Upadacitinib for Severe Alopecia Areata
By Emily Hall, DNPCa; Margaret DiRuggiero, BSb; Douglas DiRuggiero, DMSc, PA-Ca; and John Chung, MDa
a. Skin Cancer and Cosmetic Dermatology, Dalton and Rome, Georgia
b. United States Air Force Academy, Colorado Springs, Colorado
An established 20-year-old female patient with continuous and progressive alopecia areata (AA) for 8 years recently presented to the clinic for reevaluation. Despite oral, intralesional, and topical steroids, as well as topical minoxidil, her alopecia worsened to a Severity of Alopecia Tool (SALT) score of 71% total: 18% left scalp, 13.5% right scalp, 20% top of scalp, and 20% back of scalp; and with no eyebrows (see Figures 1-A,B,C).
Upadacitinib (RINVOQ; Abbvie) 15 mg daily was added to her regimen.
Six months later, her total SALT score decreased to 8% (see Figures 2-A,B,C,D). This is truly a remarkable therapeutic triumph.
From a dermatologic perspective, it should be noted that upadacitinib received FDA approval for treatment of moderate-to-severe atopic dermatitis in people aged 12 and older in February 2021. However, due to the broad spectrum of immunologic effects associated with the various Janus kinase (JAK) inhibitors, it is very likely that they will prove beneficial in a wide variety of dermatologic disorders.

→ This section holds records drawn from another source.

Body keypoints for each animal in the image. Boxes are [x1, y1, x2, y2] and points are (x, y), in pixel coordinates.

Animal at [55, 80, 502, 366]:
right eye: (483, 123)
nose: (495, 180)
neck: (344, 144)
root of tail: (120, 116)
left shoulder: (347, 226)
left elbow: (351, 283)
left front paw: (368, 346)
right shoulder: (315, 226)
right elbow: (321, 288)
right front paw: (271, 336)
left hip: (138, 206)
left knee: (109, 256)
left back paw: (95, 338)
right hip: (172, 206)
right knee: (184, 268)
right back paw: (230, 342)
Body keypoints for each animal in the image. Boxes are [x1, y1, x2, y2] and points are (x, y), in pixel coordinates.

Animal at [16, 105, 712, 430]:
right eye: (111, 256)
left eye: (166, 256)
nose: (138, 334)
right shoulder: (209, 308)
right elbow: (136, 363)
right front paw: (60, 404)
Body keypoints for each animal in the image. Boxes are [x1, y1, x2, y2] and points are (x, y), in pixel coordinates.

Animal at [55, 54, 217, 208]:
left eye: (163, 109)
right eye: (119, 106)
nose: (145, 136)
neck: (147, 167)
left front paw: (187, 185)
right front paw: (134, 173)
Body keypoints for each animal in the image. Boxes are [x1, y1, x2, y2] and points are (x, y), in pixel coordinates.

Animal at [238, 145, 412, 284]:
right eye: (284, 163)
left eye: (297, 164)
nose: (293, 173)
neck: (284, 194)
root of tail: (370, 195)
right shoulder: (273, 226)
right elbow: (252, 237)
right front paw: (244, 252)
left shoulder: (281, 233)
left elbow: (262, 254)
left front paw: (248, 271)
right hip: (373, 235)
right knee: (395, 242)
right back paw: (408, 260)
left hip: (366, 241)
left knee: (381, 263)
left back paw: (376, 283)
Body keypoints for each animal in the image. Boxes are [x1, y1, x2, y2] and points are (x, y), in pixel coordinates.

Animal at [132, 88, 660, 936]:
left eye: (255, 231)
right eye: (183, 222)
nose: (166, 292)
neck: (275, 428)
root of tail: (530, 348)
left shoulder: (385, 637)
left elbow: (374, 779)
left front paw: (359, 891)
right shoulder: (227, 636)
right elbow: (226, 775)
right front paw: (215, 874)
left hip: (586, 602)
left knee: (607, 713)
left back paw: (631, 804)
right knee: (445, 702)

Alopecia areata is a complex autoimmune illness that affects approximately 2% of the population, with the majority of cases appearing in middle age.1 Several of the cytokines that appear to be involved in the pathophysiology of alopecia areata are required in JAK-STAT signaling such as interleukin (IL)-2, IL-7, IL-15, IL-21, and interferon-gamma (IFN-g), thus making this pathway promising as a therapeutic target.1
Currently, baricitinib—a different JAK inhibitor—is the first and only FDA-approved treatment for alopecia areata. Nearly 39% of patients with severe alopecia, treated with baricitinib 4 mg daily, achieved a SALT score of 20 or less at 36 weeks (n = 654; BRAVE-AA1 and BRAVE-AA2).2
Upadacitinib has also been reported to improve chronic alopecia areata,3 but is not currently FDA approved for this specific disease state.

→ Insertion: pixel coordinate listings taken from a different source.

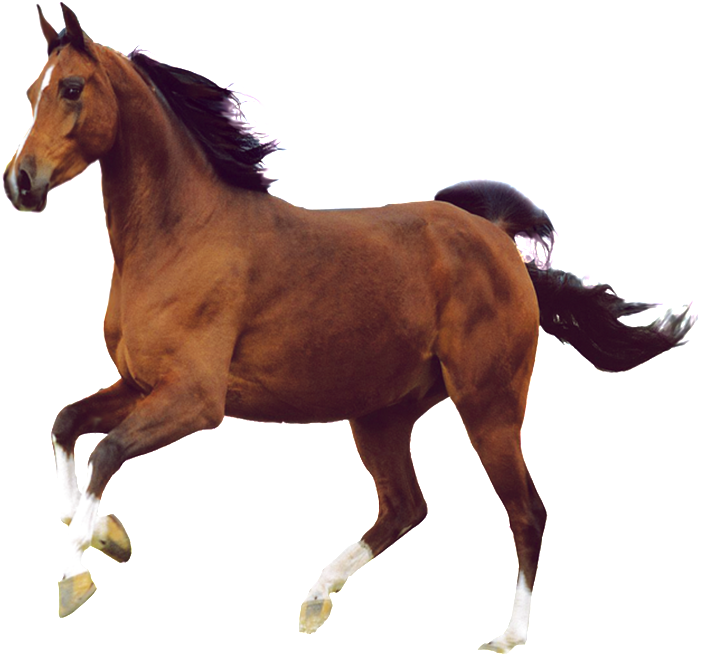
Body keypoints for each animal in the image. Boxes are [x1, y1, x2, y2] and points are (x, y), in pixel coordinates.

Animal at [4, 4, 700, 652]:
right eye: (32, 92)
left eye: (72, 89)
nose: (20, 183)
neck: (179, 235)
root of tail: (497, 241)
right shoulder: (139, 385)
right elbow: (66, 425)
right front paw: (102, 535)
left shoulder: (194, 400)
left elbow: (105, 451)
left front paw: (77, 573)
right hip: (383, 414)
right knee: (406, 507)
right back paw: (316, 600)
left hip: (489, 405)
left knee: (526, 512)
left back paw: (507, 637)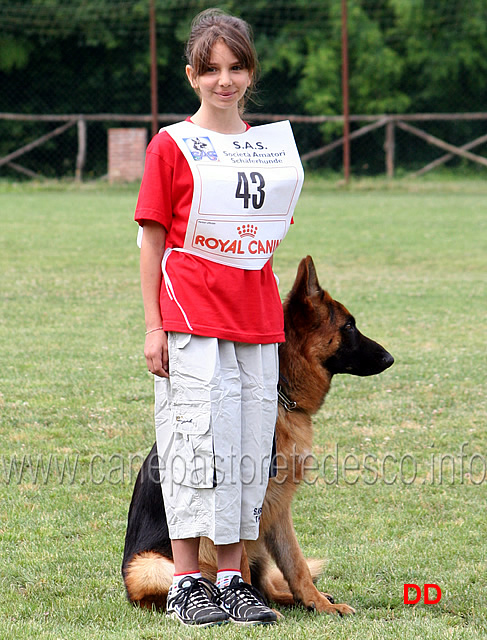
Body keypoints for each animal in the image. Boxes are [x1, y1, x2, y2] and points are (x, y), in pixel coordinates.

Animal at [124, 255, 394, 616]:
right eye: (348, 326)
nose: (390, 358)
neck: (281, 394)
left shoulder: (278, 506)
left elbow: (296, 563)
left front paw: (319, 603)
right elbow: (239, 562)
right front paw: (249, 605)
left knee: (271, 579)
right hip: (151, 566)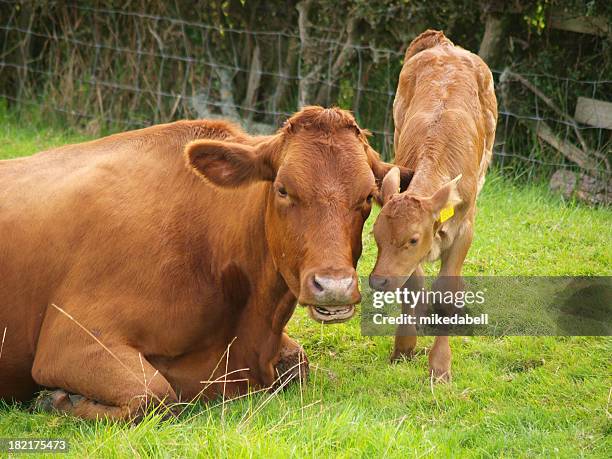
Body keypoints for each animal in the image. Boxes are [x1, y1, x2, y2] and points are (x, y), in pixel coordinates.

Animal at [0, 105, 392, 420]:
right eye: (283, 189)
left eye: (367, 196)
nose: (334, 287)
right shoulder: (70, 341)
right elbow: (154, 395)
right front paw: (56, 400)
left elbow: (299, 363)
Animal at [368, 29, 498, 380]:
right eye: (375, 236)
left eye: (413, 238)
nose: (378, 281)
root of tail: (445, 45)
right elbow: (413, 282)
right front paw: (404, 347)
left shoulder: (464, 229)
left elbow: (447, 291)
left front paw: (440, 366)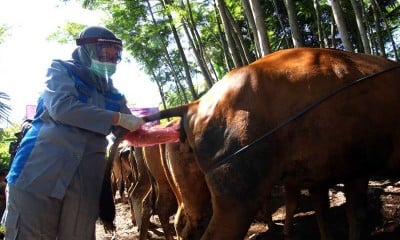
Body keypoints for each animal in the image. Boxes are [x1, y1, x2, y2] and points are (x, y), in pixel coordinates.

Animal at [143, 47, 400, 240]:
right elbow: (354, 215)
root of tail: (195, 105)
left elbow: (321, 209)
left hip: (194, 192)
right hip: (237, 200)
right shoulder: (356, 168)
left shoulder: (317, 175)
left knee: (183, 221)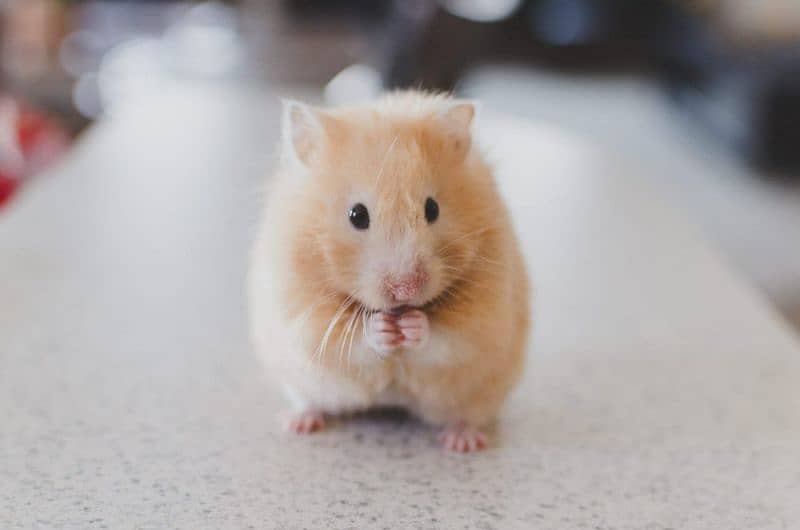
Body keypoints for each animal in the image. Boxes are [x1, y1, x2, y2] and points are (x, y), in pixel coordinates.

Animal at [247, 89, 528, 450]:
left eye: (432, 209)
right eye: (357, 215)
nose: (406, 290)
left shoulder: (483, 317)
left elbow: (446, 338)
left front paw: (412, 326)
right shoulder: (303, 313)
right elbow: (348, 341)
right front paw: (382, 329)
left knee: (468, 415)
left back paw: (462, 442)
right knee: (309, 400)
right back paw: (298, 422)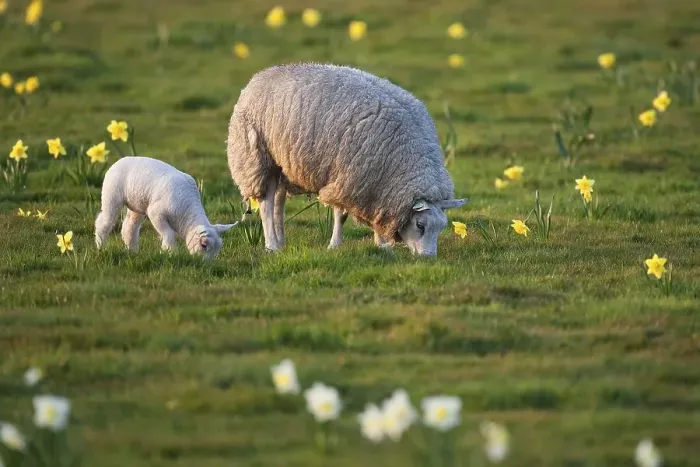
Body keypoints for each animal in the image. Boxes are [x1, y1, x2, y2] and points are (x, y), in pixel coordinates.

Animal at [94, 156, 237, 259]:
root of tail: (120, 160)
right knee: (104, 221)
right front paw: (170, 252)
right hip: (112, 194)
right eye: (204, 245)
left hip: (137, 204)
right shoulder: (156, 212)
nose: (206, 265)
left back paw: (132, 250)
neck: (185, 213)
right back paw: (101, 246)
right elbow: (168, 233)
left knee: (129, 226)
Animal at [226, 63, 465, 256]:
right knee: (266, 204)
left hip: (282, 163)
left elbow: (367, 216)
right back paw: (272, 246)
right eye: (420, 225)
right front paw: (335, 245)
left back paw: (281, 241)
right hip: (256, 157)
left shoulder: (369, 185)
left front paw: (381, 245)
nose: (428, 258)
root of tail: (260, 75)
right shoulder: (349, 176)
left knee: (278, 201)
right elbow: (340, 214)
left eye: (441, 227)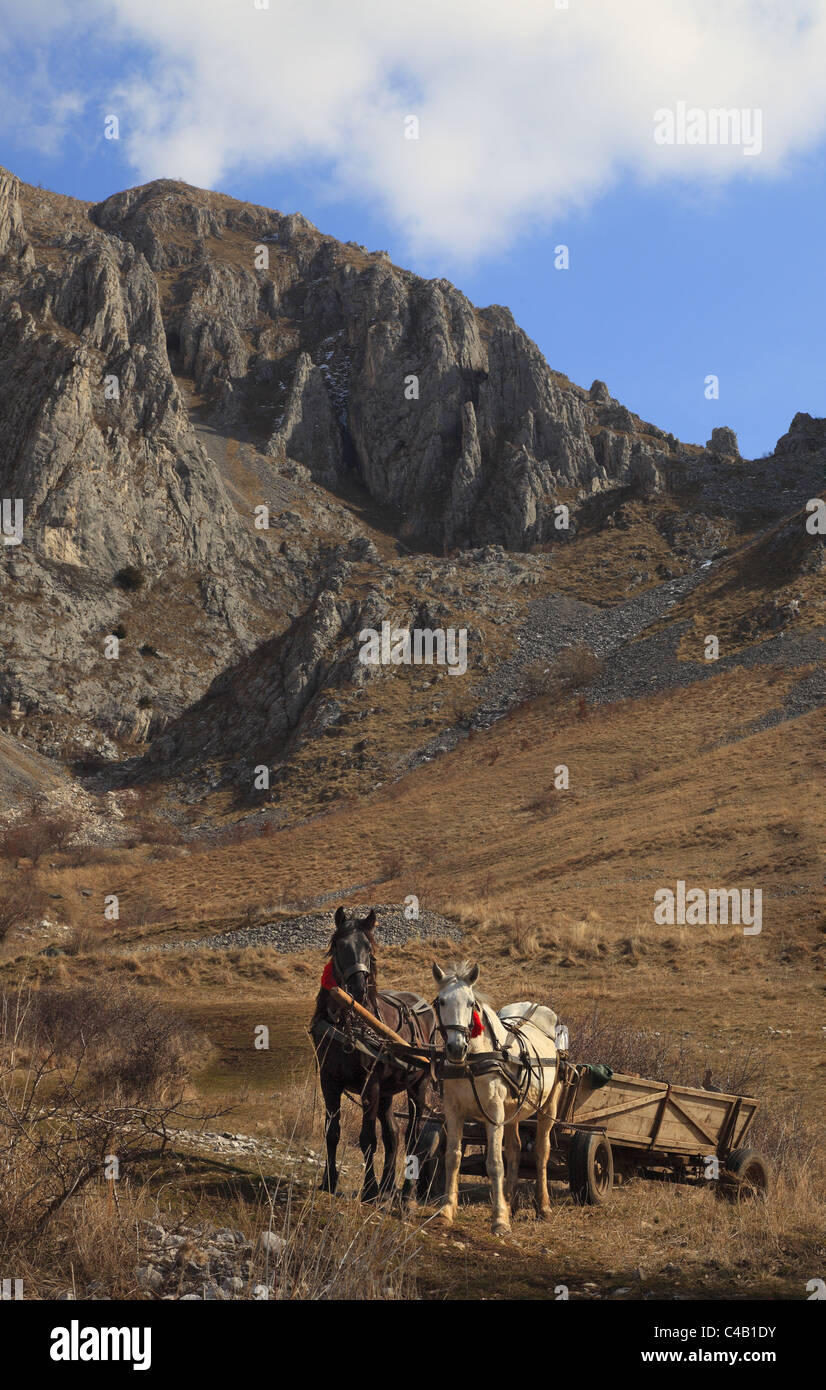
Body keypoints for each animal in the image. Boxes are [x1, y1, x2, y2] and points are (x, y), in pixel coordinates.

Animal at [310, 906, 436, 1200]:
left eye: (368, 947)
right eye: (340, 945)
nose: (358, 988)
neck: (348, 1024)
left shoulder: (371, 1085)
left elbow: (367, 1139)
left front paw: (369, 1189)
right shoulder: (328, 1080)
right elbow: (332, 1132)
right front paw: (329, 1181)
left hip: (418, 1086)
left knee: (413, 1136)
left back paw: (406, 1191)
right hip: (388, 1093)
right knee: (393, 1135)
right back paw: (388, 1186)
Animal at [431, 961, 559, 1234]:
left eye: (471, 1003)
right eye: (442, 1001)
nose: (456, 1048)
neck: (473, 1060)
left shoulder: (494, 1112)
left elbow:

While the patient in this case presentation was still using oral steroids and other topical treatments, those medications were being maintained at stable doses despite worsening of her AA. The only change in her therapeutic regimen was the addition of upadacitinib 15 mg daily. She remains on upadacitinib 15 mg daily and her hair remains full nearly a year after initiation. It is uncertain what might happen if the JAK inhibitor dose were to be lowered or the medication stopped.
References:
- Ali E, Owais R, Sheikh A, et al. Olumniant (Baricitinib) oral tablets: An insight into FDA-approved systemic treatment for Alopecia Areata. Ann Med Surg (Lond). 2022 Jul 13;80:104157. doi: 10.1016/j.amsu.2022.104157. PMID: 36045780; PMCID: PMC9422172.
- King B, Ohyama M, Kwon O, et al. Two Phase 3 Trials of Baricitinib for Alopecia Areata. N Engl J Med. 2022 May 5;386(18):1687-1699. doi: 10.1056/NEJMoa2110343. Epub 2022 Mar 26. PMID: 35334197.
- Asfour L, Getsos Colla T, Moussa A, et al. Concurrent chronic alopecia areata and severe atopic dermatitis successfully treated with upadacitinib. Int J Dermatol. 2022 Nov;61(11):e416-e417. doi: 10.1111/ijd.16316. Epub 2022 Jun 20. PMID: 35722925.
Disclosures: Douglas DiRuggiero is a speaker/advisory board member for Amgen, Abbvie, Arcutis, Bristol-Myers-Squibb, Epi Health, Incyte, Lilly, Novartis, Regeneron, Sanofi, Sun Pharmaceuticals, and UCB. Margaret DiRuggiero, Emily Hall, and Dr. John Chungreport no relevant financial interests.